Leis genuínas são aquelas que refletem a vontade geral; obedecer a essas leis não é submissão a outro, mas obediência a si mesmo enquanto cidadão. Por isso, Rousseau pode dizer que a liberdade civil é superior à liberdade meramente natural: na cidade justa, há autogoverno.

4.3 Democracia e problemas práticos

Rousseau inspira ideais de democracia direta e intensa participação cidadã, mais apropriada, em sua visão, a comunidades relativamente pequenas (como a genebra de sua época). Na prática, sua teoria levanta questões importantes:

  • Como identificar a vontade geral sem cair em tirania da maioria ou em manipulação?

  • Qual papel de instituições representativas?

  • Como proteger minorias em um regime que enfatiza o todo?

Em Filosofia do Direito, Rousseau é fundamental para teorias de soberania popular, cidadania ativa e justificação de leis pela participação dos destinatários.


5. Quadro comparativo detalhado

Elemento Hobbes Locke Rousseau
Visão de natureza humana Competitiva, desconfiada, voltada à autoconservação.  Razoável, capaz de cooperar, mas sujeita a conflitos.  Naturalmente simples e compassiva; sociedade histórica corrompe. 
Estado de natureza Guerra de todos contra todos, insegurança extrema.  Situação pacífica, com lei natural; problemas de justiça e execução.  Harmonia relativa, rompida pela propriedade e pela comparação social. 
Motivo do contrato Fugir do medo e da morte violenta; obter paz e segurança.  Proteger direitos naturais (vida, liberdade, propriedade).  Fundar uma ordem justa, com liberdade e igualdade política. 
Conteúdo do pacto Renúncia quase total de direitos a um soberano comum.  Delegação de poderes para melhor garantir direitos já existentes.  Alienação de direitos à comunidade; cada um torna‑se parte da vontade geral. 
Modelo de Estado Soberania absoluta (monárquica ou assembleia soberana).  Governo limitado, com separação de poderes.  Soberania popular, democracia fortemente participativa. 
Direito de resistência Praticamente inexistente (salvo defesa da própria vida).  Direito de resistência a governos tirânicos.  Revolta contra instituições que não reflitam a vontade geral. 
 
 

6. Impactos no Direito e no Estado contemporâneos

As teorias contratualistas são pilares da ideia moderna de Estado de Direito e de constituições como pactos político‑jurídicos:

  • Inspiram a noção de que o poder deriva do consentimento dos governados, e não de direito divino ou hereditário.
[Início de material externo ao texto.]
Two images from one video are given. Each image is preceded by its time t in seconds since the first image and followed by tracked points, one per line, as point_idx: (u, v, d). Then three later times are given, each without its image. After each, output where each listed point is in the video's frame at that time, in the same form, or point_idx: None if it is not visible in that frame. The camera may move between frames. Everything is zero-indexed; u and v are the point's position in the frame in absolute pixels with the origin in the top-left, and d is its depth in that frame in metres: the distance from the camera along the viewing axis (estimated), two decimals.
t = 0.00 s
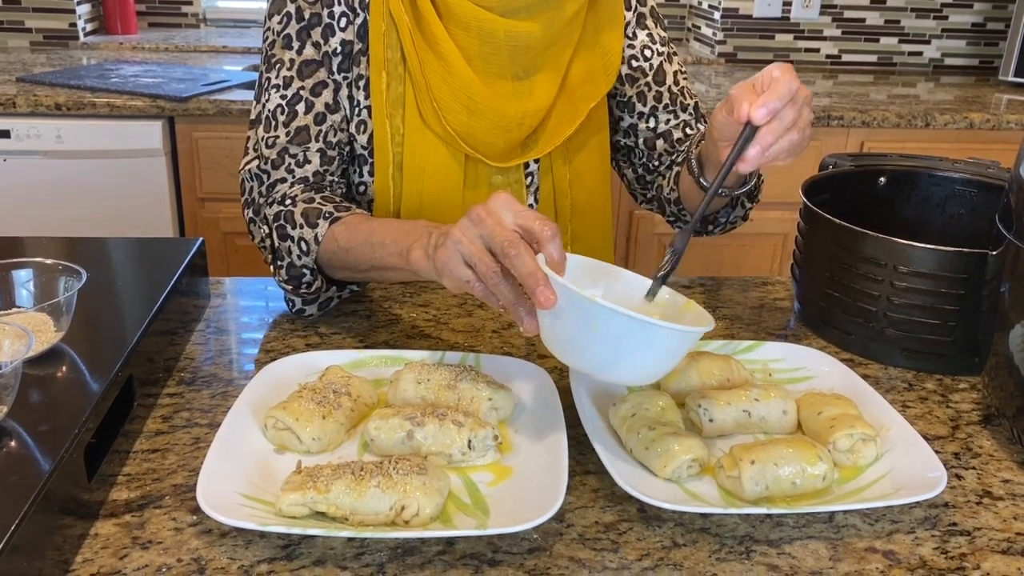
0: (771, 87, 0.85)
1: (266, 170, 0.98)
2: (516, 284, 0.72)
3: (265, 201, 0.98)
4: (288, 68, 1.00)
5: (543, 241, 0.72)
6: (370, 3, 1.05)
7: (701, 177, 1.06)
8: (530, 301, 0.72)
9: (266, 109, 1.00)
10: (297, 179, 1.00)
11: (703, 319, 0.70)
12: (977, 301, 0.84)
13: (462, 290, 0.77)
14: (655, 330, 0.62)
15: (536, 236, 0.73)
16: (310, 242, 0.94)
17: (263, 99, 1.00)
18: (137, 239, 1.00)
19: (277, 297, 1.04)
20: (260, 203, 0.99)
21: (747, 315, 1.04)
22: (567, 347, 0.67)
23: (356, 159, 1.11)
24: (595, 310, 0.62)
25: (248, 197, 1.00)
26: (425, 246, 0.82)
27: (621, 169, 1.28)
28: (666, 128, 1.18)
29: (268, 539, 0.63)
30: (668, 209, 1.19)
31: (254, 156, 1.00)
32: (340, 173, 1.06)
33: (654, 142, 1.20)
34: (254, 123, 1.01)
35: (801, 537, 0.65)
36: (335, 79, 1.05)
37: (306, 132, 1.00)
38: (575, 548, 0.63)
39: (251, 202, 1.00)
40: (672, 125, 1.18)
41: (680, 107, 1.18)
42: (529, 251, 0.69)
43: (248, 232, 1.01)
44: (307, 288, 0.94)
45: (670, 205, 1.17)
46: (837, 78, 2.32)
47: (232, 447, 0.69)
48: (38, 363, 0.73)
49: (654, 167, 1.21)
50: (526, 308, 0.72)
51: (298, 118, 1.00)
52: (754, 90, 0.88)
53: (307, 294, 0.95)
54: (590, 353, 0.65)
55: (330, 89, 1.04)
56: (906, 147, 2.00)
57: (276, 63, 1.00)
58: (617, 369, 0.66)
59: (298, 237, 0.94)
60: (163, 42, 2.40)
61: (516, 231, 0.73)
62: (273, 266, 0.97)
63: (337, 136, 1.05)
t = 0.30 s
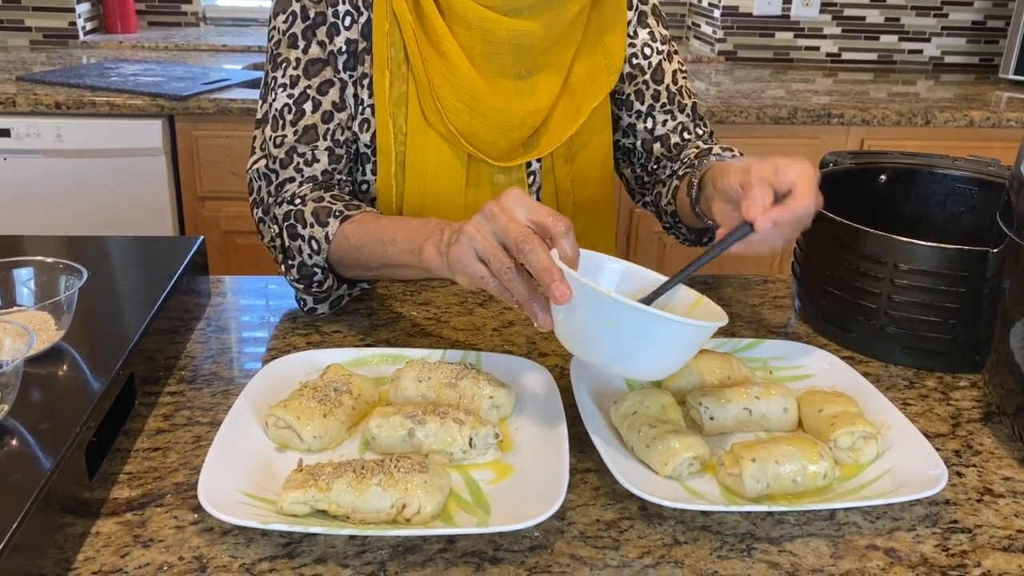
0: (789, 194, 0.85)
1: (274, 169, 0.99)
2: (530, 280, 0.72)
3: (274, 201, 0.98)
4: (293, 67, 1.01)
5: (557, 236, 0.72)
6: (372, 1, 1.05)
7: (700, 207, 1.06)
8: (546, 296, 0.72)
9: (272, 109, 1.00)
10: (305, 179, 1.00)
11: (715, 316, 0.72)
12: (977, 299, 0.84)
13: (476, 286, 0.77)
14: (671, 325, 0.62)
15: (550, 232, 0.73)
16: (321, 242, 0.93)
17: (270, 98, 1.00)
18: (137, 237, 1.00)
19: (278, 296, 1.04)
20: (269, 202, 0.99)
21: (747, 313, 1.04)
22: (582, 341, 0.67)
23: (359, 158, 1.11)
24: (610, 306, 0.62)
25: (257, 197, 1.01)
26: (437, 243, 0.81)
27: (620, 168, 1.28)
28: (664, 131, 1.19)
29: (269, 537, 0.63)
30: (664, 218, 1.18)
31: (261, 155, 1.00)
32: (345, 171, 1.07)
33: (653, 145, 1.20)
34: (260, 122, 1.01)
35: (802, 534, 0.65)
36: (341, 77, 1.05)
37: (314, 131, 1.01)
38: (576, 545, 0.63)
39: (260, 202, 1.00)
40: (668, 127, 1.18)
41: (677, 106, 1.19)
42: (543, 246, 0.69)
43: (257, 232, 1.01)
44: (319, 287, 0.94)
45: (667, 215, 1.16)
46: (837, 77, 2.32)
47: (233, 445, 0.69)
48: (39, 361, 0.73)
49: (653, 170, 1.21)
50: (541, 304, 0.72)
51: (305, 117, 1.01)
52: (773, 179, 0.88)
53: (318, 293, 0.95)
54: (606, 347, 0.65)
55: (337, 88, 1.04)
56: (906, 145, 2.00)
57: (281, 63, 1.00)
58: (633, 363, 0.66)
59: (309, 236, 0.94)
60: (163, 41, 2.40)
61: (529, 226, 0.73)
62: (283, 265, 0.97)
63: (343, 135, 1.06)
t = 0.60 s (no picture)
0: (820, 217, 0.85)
1: (269, 169, 0.98)
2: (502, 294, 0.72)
3: (268, 200, 0.98)
4: (291, 66, 1.00)
5: (533, 248, 0.71)
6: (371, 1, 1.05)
7: (706, 209, 1.05)
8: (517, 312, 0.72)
9: (269, 108, 0.99)
10: (299, 179, 0.99)
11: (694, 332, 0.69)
12: (976, 298, 0.84)
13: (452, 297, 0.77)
14: (639, 345, 0.61)
15: (526, 244, 0.72)
16: (309, 244, 0.93)
17: (266, 97, 1.00)
18: (134, 236, 1.00)
19: (276, 295, 1.04)
20: (264, 202, 0.99)
21: (746, 312, 1.04)
22: (547, 357, 0.66)
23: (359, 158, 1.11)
24: (579, 323, 0.61)
25: (252, 196, 1.01)
26: (419, 251, 0.81)
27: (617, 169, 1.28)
28: (664, 134, 1.19)
29: (264, 537, 0.63)
30: (662, 215, 1.18)
31: (259, 155, 1.00)
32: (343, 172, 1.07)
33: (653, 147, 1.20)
34: (257, 121, 1.01)
35: (799, 534, 0.65)
36: (338, 77, 1.05)
37: (309, 131, 1.01)
38: (572, 545, 0.63)
39: (255, 201, 1.01)
40: (668, 130, 1.19)
41: (677, 110, 1.19)
42: (516, 260, 0.69)
43: (252, 231, 1.01)
44: (307, 288, 0.95)
45: (666, 214, 1.17)
46: (837, 75, 2.32)
47: (228, 445, 0.69)
48: (33, 360, 0.72)
49: (651, 171, 1.22)
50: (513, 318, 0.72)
51: (301, 117, 1.00)
52: (813, 199, 0.87)
53: (308, 294, 0.95)
54: (574, 365, 0.65)
55: (333, 88, 1.03)
56: (905, 144, 2.00)
57: (278, 62, 1.00)
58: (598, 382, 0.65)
59: (298, 238, 0.94)
60: (161, 40, 2.40)
61: (505, 239, 0.73)
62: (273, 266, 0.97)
63: (340, 135, 1.05)
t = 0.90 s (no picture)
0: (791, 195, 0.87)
1: (259, 169, 0.98)
2: (444, 299, 0.72)
3: (259, 199, 0.98)
4: (288, 67, 1.00)
5: (480, 252, 0.69)
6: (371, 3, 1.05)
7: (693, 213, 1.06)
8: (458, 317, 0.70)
9: (265, 109, 1.00)
10: (289, 179, 0.99)
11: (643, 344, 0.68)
12: (974, 297, 0.84)
13: (404, 299, 0.77)
14: (571, 357, 0.60)
15: (474, 247, 0.70)
16: (290, 243, 0.92)
17: (263, 98, 1.00)
18: (132, 236, 1.00)
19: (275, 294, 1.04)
20: (255, 201, 0.99)
21: (744, 311, 1.04)
22: (487, 368, 0.65)
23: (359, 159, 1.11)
24: (509, 332, 0.61)
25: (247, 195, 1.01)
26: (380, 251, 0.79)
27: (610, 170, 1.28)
28: (660, 138, 1.19)
29: (261, 537, 0.63)
30: (651, 218, 1.17)
31: (253, 154, 1.00)
32: (337, 172, 1.06)
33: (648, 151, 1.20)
34: (255, 122, 1.02)
35: (797, 534, 0.64)
36: (335, 78, 1.05)
37: (303, 132, 1.00)
38: (570, 545, 0.63)
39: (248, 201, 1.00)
40: (665, 135, 1.19)
41: (674, 116, 1.19)
42: (458, 266, 0.69)
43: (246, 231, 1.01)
44: (288, 287, 0.95)
45: (656, 215, 1.16)
46: (836, 74, 2.32)
47: (225, 445, 0.69)
48: (29, 361, 0.72)
49: (643, 174, 1.22)
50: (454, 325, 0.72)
51: (296, 118, 1.00)
52: (781, 180, 0.89)
53: (290, 294, 0.96)
54: (516, 377, 0.64)
55: (329, 89, 1.03)
56: (904, 143, 2.00)
57: (275, 63, 1.00)
58: (536, 395, 0.64)
59: (280, 237, 0.93)
60: (160, 39, 2.40)
61: (452, 243, 0.71)
62: (257, 265, 0.98)
63: (335, 136, 1.05)
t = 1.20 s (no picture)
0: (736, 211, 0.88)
1: (248, 160, 0.99)
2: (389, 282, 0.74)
3: (244, 190, 0.99)
4: (283, 65, 1.01)
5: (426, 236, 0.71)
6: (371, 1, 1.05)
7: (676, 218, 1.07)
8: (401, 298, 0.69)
9: (258, 104, 1.01)
10: (275, 172, 0.99)
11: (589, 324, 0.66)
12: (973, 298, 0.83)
13: (353, 281, 0.80)
14: (508, 340, 0.60)
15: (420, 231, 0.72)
16: (266, 232, 0.94)
17: (257, 93, 1.01)
18: (130, 237, 1.00)
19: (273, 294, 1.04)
20: (241, 192, 0.99)
21: (743, 311, 1.04)
22: (433, 353, 0.66)
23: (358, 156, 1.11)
24: (447, 316, 0.61)
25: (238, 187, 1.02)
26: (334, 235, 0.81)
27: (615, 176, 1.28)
28: (662, 142, 1.18)
29: (259, 539, 0.63)
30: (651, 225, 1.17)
31: (244, 148, 1.01)
32: (327, 169, 1.06)
33: (649, 155, 1.20)
34: (251, 116, 1.03)
35: (795, 535, 0.64)
36: (332, 77, 1.05)
37: (292, 129, 1.01)
38: (568, 546, 0.63)
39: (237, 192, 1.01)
40: (667, 139, 1.18)
41: (676, 120, 1.18)
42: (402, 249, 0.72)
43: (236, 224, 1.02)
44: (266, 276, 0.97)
45: (654, 224, 1.15)
46: (836, 73, 2.32)
47: (224, 446, 0.69)
48: (27, 362, 0.72)
49: (644, 179, 1.21)
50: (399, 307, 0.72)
51: (287, 115, 1.01)
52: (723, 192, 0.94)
53: (268, 283, 0.98)
54: (456, 360, 0.64)
55: (323, 88, 1.04)
56: (904, 142, 1.99)
57: (271, 60, 1.01)
58: (480, 379, 0.64)
59: (259, 225, 0.95)
60: (160, 39, 2.40)
61: (400, 226, 0.73)
62: (239, 253, 1.00)
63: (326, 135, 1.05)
  • Ajudam a fundamentar a limitação do poder estatal, a centralidade de direitos fundamentais (Locke) e a exigência de participação democrática (Rousseau).

  • Oferecem modelos contrastantes de legitimidade: segurança e ordem (Hobbes), liberdade e propriedade (Locke), igualdade e vontade geral (Rousseau), que ainda estruturam debates sobre políticas públicas, autoridade, desobediência civil e desenho institucional.